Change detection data
---------------

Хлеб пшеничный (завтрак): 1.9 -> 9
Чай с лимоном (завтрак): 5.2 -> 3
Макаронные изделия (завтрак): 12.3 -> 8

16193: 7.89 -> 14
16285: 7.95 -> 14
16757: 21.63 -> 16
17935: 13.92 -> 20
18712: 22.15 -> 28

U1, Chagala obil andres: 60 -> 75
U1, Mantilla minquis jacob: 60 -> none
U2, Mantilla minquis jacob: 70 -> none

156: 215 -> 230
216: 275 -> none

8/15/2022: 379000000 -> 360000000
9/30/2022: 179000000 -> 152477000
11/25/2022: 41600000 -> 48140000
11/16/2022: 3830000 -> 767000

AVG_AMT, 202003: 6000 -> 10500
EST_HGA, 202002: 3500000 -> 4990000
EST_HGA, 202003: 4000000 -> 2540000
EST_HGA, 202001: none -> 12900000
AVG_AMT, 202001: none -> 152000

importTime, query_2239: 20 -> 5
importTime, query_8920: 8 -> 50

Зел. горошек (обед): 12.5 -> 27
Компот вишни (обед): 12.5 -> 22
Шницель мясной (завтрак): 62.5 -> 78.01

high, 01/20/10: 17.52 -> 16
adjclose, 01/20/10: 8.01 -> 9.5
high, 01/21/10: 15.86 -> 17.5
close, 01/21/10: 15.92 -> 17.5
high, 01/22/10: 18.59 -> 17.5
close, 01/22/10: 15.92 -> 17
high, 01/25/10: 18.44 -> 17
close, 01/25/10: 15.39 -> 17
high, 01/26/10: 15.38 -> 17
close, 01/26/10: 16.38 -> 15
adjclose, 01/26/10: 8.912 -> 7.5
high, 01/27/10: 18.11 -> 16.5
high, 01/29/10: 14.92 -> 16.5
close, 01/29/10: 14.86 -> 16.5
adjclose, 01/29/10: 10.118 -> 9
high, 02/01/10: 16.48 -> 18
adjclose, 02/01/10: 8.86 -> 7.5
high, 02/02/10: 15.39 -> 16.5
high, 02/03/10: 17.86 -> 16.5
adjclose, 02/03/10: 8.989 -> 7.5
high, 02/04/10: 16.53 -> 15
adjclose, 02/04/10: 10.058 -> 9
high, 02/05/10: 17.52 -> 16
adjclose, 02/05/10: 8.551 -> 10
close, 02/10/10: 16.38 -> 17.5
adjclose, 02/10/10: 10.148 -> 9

---------------

▸ WHAT IS EXPECTED
Where a line above includes "завтрак", copy that line.

▸ THE ANSWER
Хлеб пшеничный (завтрак): 1.9 -> 9
Чай с лимоном (завтрак): 5.2 -> 3
Макаронные изделия (завтрак): 12.3 -> 8
Шницель мясной (завтрак): 62.5 -> 78.01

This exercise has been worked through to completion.